Healthcare research is expensive and time-consuming, and the main reason why is the difficulties of collecting data. But a new initiative out of MIT is hoping to change that dynamic by making patient data more accessible to healthcare researchers.
The project, which is operating in partnership with technology vendor Philips, anonymizes data collected through Philips' eICU telehealth platform and makes it available to researchers via PhysioNet, a repository of open-source patient data built to support health data analysis.

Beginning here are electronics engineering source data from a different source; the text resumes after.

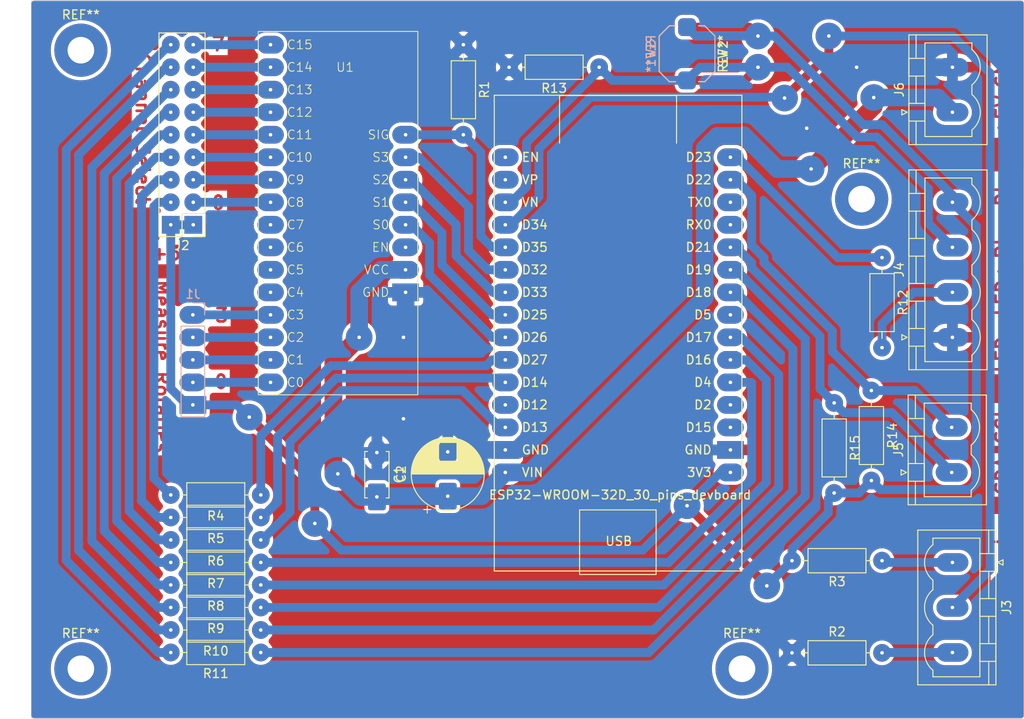
<source format=kicad_pcb>
(kicad_pcb
	(version 20240108)
	(generator "pcbnew")
	(generator_version "8.0")
	(general
		(thickness 1.6)
		(legacy_teardrops no)
	)
	(paper "A4")
	(layers
		(0 "F.Cu" signal)
		(31 "B.Cu" signal)
		(36 "B.SilkS" user "B.Silkscreen")
		(37 "F.SilkS" user "F.Silkscreen")
		(44 "Edge.Cuts" user)
		(45 "Margin" user)
		(46 "B.CrtYd" user "B.Courtyard")
		(47 "F.CrtYd" user "F.Courtyard")
		(49 "F.Fab" user)
		(50 "User.1" user)
		(51 "User.2" user)
		(52 "User.3" user)
		(53 "User.4" user)
		(54 "User.5" user)
		(55 "User.6" user)
		(56 "User.7" user)
		(57 "User.8" user)
		(58 "User.9" user)
	)
	(setup
		(stackup
			(layer "F.SilkS"
				(type "Top Silk Screen")
			)
			(layer "F.Paste"
				(type "Top Solder Paste")
			)
			(layer "F.Mask"
				(type "Top Solder Mask")
				(thickness 0.01)
			)
			(layer "F.Cu"
				(type "copper")
				(thickness 0.035)
			)
			(layer "dielectric 1"
				(type "core")
				(thickness 1.51)
				(material "FR4")
				(epsilon_r 4.5)
				(loss_tangent 0.02)
			)
			(layer "B.Cu"
				(type "copper")
				(thickness 0.035)
			)
			(layer "B.Mask"
				(type "Bottom Solder Mask")
				(thickness 0.01)
			)
			(layer "B.Paste"
				(type "Bottom Solder Paste")
			)
			(layer "B.SilkS"
				(type "Bottom Silk Screen")
			)
			(copper_finish "None")
			(dielectric_constraints no)
		)
		(pad_to_mask_clearance 0)
		(allow_soldermask_bridges_in_footprints no)
		(pcbplotparams
			(layerselection 0x0000000_fffffffe)
			(plot_on_all_layers_selection 0x0001000_00000000)
			(disableapertmacros no)
			(usegerberextensions no)
			(usegerberattributes yes)
			(usegerberadvancedattributes yes)
			(creategerberjobfile yes)
			(dashed_line_dash_ratio 12.000000)
			(dashed_line_gap_ratio 3.000000)
			(svgprecision 4)
			(plotframeref no)
			(viasonmask no)
			(mode 1)
			(useauxorigin no)
			(hpglpennumber 1)
			(hpglpenspeed 20)
			(hpglpendiameter 15.000000)
			(pdf_front_fp_property_popups yes)
			(pdf_back_fp_property_popups yes)
			(dxfpolygonmode yes)
			(dxfimperialunits yes)
			(dxfusepcbnewfont yes)
			(psnegative yes)
			(psa4output no)
			(plotreference yes)
			(plotvalue yes)
			(plotfptext yes)
			(plotinvisibletext no)
			(sketchpadsonfab no)
			(subtractmaskfromsilk no)
			(outputformat 4)
			(mirror yes)
			(drillshape 1)
			(scaleselection 1)
			(outputdirectory "")
		)
	)
	(net 0 "")
	(net 1 "GND")
	(net 2 "+3V3")
	(net 3 "Net-(J1-Pin_3)")
	(net 4 "Net-(J1-Pin_1)")
	(net 5 "Net-(J2-Pin_14)")
	(net 6 "Net-(J2-Pin_6)")
	(net 7 "Net-(J2-Pin_4)")
	(net 8 "Net-(J2-Pin_5)")
	(net 9 "Net-(J2-Pin_9)")
	(net 10 "Net-(J2-Pin_8)")
	(net 11 "Net-(J2-Pin_12)")
	(net 12 "Net-(J2-Pin_17)")
	(net 13 "Net-(J2-Pin_10)")
	(net 14 "Net-(J2-Pin_3)")
	(net 15 "Net-(J2-Pin_7)")
	(net 16 "Net-(J2-Pin_15)")
	(net 17 "Net-(J2-Pin_18)")
	(net 18 "Net-(J2-Pin_13)")
	(net 19 "Net-(J2-Pin_16)")
	(net 20 "Net-(J2-Pin_11)")
	(net 21 "/Controls_SDA")
	(net 22 "Net-(J3-Pin_2)")
	(net 23 "Net-(J3-Pin_1)")
	(net 24 "Net-(J3-Pin_3)")
	(net 25 "/Controls_SCL")
	(net 26 "Net-(U1-SIG)")
	(net 27 "Net-(U2-D27)")
	(net 28 "Net-(U2-D14)")
	(net 29 "Net-(U2-D13)")
	(net 30 "Net-(U2-D4)")
	(net 31 "Net-(U2-RX2)")
	(net 32 "Net-(U2-TX2)")
	(net 33 "Net-(U2-D18)")
	(net 34 "Net-(U2-D19)")
	(net 35 "Net-(U2-D23)")
	(net 36 "unconnected-(U1-C5-Pad10)")
	(net 37 "+5P")
	(net 38 "Net-(U1-S3)")
	(net 39 "unconnected-(U1-C7-Pad8)")
	(net 40 "unconnected-(U1-C6-Pad9)")
	(net 41 "Net-(U1-S2)")
	(net 42 "unconnected-(U1-C4-Pad11)")
	(net 43 "Net-(U1-S0)")
	(net 44 "Net-(U1-S1)")
	(net 45 "unconnected-(U1-EN-Pad21)")
	(net 46 "unconnected-(U2-RXD-Pad27)")
	(net 47 "unconnected-(U2-TXD-Pad28)")
	(net 48 "unconnected-(U2-D5-Pad23)")
	(net 49 "unconnected-(U2-D15-Pad18)")
	(net 50 "unconnected-(U2-VP-Pad2)")
	(net 51 "unconnected-(U2-D2-Pad19)")
	(net 52 "unconnected-(U2-D12-Pad12)")
	(net 53 "unconnected-(U2-EN-Pad1)")
	(net 54 "Net-(J4-Pin_3)")
	(net 55 "Net-(J4-Pin_2)")
	(net 56 "Net-(J1-Pin_2)")
	(net 57 "Net-(J1-Pin_4)")
	(footprint "Connector_Phoenix_MSTB:PhoenixContact_MSTBVA_2,5_4-G-5,08_1x04_P5.08mm_Vertical" (layer "F.Cu") (at 103.941963 38 90))
	(footprint "sequencer:R_Axial_DIN0207_L6.3mm_D2.5mm_P10.16mm_Horizontal_BIG_PADS" (layer "F.Cu") (at 85.84 73.6))
	(footprint "sequencer:R_Axial_DIN0207_L6.3mm_D2.5mm_P10.16mm_Horizontal_BIG_PADS" (layer "F.Cu") (at 25.901963 55.78 180))
	(footprint "sequencer:R_Axial_DIN0207_L6.3mm_D2.5mm_P10.16mm_Horizontal_BIG_PADS" (layer "F.Cu") (at 25.901963 68.48 180))
	(footprint "sequencer:R_Axial_DIN0207_L6.3mm_D2.5mm_P10.16mm_Horizontal_BIG_PADS" (layer "F.Cu") (at 25.901963 73.56 180))
	(footprint "sequencer:R_Axial_DIN0207_L6.3mm_D2.5mm_P10.16mm_Horizontal_BIG_PADS" (layer "F.Cu") (at 25.901963 60.86 180))
	(footprint "sequencer:ESP32-WROOM-32D_30_pins_devboard" (layer "F.Cu") (at 53.491963 17.68))
	(footprint "Capacitor_THT:CP_Radial_D8.0mm_P5.00mm" (layer "F.Cu") (at 47 55.92 90))
	(footprint "sequencer:R_Axial_DIN0207_L6.3mm_D2.5mm_P10.16mm_Horizontal_BIG_PADS" (layer "F.Cu") (at 64.08 7.52 180))
	(footprint "Connector_Phoenix_MSTB:PhoenixContact_MSTBVA_2,5_3-G-5,08_1x03_P5.08mm_Vertical" (layer "F.Cu") (at 103.941963 63.4 -90))
	(footprint "Button_Switch_SMD:SW_Push_1TS009xxxx-xxxx-xxxx_6x6x5mm" (layer "F.Cu") (at 74 6 -90))
	(footprint "MountingHole:MountingHole_3mm_Pad" (layer "F.Cu") (at 5.6 5.6))
	(footprint "sequencer:R_Axial_DIN0207_L6.3mm_D2.5mm_P10.16mm_Horizontal_BIG_PADS" (layer "F.Cu") (at 48.761963 4.98 -90))
	(footprint "sequencer:R_Axial_DIN0207_L6.3mm_D2.5mm_P10.16mm_Horizontal_BIG_PADS" (layer "F.Cu") (at 25.901963 71.02 180))
	(footprint "Connector_PinHeader_2.54mm:PinHeader_2x09_P2.54mm_Vertical" (layer "F.Cu") (at 18.281963 25.3 180))
	(footprint "sequencer:R_Axial_DIN0207_L6.3mm_D2.5mm_P10.16mm_Horizontal_BIG_PADS" (layer "F.Cu") (at 90.6 45.4 -90))
	(footprint "Connector_Phoenix_MSTB:PhoenixContact_MSTBVA_2,5_2-G-5,08_1x02_P5.08mm_Vertical" (layer "F.Cu") (at 103.941963 12.6 90))
	(footprint "sequencer:HP4067_16_ch_analog_mutiplexer_devboard" (layer "F.Cu") (at 27 4.98))
	(footprint "Connector_Phoenix_MSTB:PhoenixContact_MSTBVA_2,5_2-G-5,08_1x02_P5.08mm_Vertical" (layer "F.Cu") (at 103.861963 53.24 90))
	(footprint "MountingHole:MountingHole_3mm_Pad" (layer "F.Cu") (at 93.7 22.4))
	(footprint "MountingHole:MountingHole_3mm_Pad" (layer "F.Cu") (at 80.2 75.4))
	(footprint "sequencer:R_Axial_DIN0207_L6.3mm_D2.5mm_P10.16mm_Horizontal_BIG_PADS" (layer "F.Cu") (at 25.901963 63.4 180))
	(footprint "sequencer:R_Axial_DIN0207_L6.3mm_D2.5mm_P10.16mm_Horizontal_BIG_PADS"
		(placed yes)
		(layer "F.Cu")
		(uuid "d799bd5e-c490-4786-837d-caad40099add")
		(at 94.8 44 -90)
		(descr "Resistor, Axial_DIN0207 series, Axial, Horizontal, pin pitch=10.16mm, 0.25W = 1/4W, length*diameter=6.3*2.5mm^2, http://cdn-reichelt.de/documents/datenblatt/B400/1_4W%23YAG.pdf")
		(tags "Resistor Axial_DIN0207 series Axial Horizontal pin pitch 10.16mm 0.25W = 1/4W length 6.3mm diameter 2.5mm")
		(property "Reference" "R14"
			(at 5.08 -2.370001 90)
			(layer "F.SilkS")
			(uuid "1a36e343-2db8-420e-9f55-c28af309bfb7")
			(effects
				(font
					(size 1 1)
					(thickness 0.15)
				)
			)
		)
		(property "Value" "2KR"
			(at 5.08 2.370001 90)
			(layer "F.Fab")
			(uuid "a48128fc-6363-4e4e-9a2b-9c66365bc322")
			(effects
				(font
					(size 1 1
... [425238 chars truncated]
</source>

It builds on a smaller initiative MIT runs out of its Institute for Medical Engineering Science. The MIMIC database collects anonymized datasets retrieved from Boston's Beth Israel Deaconess Medical Center. But MIT researcher Leo Celi said this project, while valuable, isn't as broad as researchers would like because it only draws data from one source. He said the new project will be more effective because it will collect data from all across the country.
"The main limitation of our approach has been that the data has been coming from one center," Celi said. "The type of collaboration that's required is deeper."
There's a huge opportunity for making data analysis a bigger part of healthcare. Right now many patients are treated as completely unique individuals, even though they might have many things in common with other patients who have previously been treated for the same condition. But doctors can't see what works in specific situations because most health data is never analyzed in a systematic way.
We need more guidelines for taking care of specific patients in specific contexts.
Leo Celiresearcher, MIT
At the same time, the data that currently exists could represent a treasure trove for researchers. Since patients are often treated differently, each patient visit essentially amounts to a clinical trial, the results being stored in patients' records. Opening up these records for health data analysis could speed up the pace of medical research.
But health data privacy laws aren't going anywhere, so any project to open up clinical data has to address this dilemma. "Privacy becomes an important issue. It can be possible to identify a patient" when patient data is used in research, Celi said.
The MIT initiative relies on anonymizing the data to protect patient privacy. Every new patient record that comes into the database is run through an algorithm that determines if any element of the record could identify the patient. Things like name, address and insurance account number are stripped from the record. It also removes any unstructured text. What's left is information on treatments the patient received and how they responded.
Celi said this is a major improvement on the quality of health data that is typically available for analysis. Generally it's much easier for researchers to access insurance claims data than actual clinical treatment data because these records contain less sensitive information. But they also don't have the level of detail on treatments that clinical notes have.
So far, researchers have used the data to develop improved guidelines for when patients should receive blood transfusions and recommendations on the effects of antidepressant drugs among ICU patients.
There are still risks. Two recent studies have shown that it is possible to still identify individuals from anonymized datasets. But Celi said the potential benefits from health data analysis are great, and data needs to be made more portable.
"We need more guidelines for taking care of specific patients in specific contexts," he said. "There should be these databases that are looking for those signals. If we can get that we'd be in a better position to recommend the best treatment for every patient."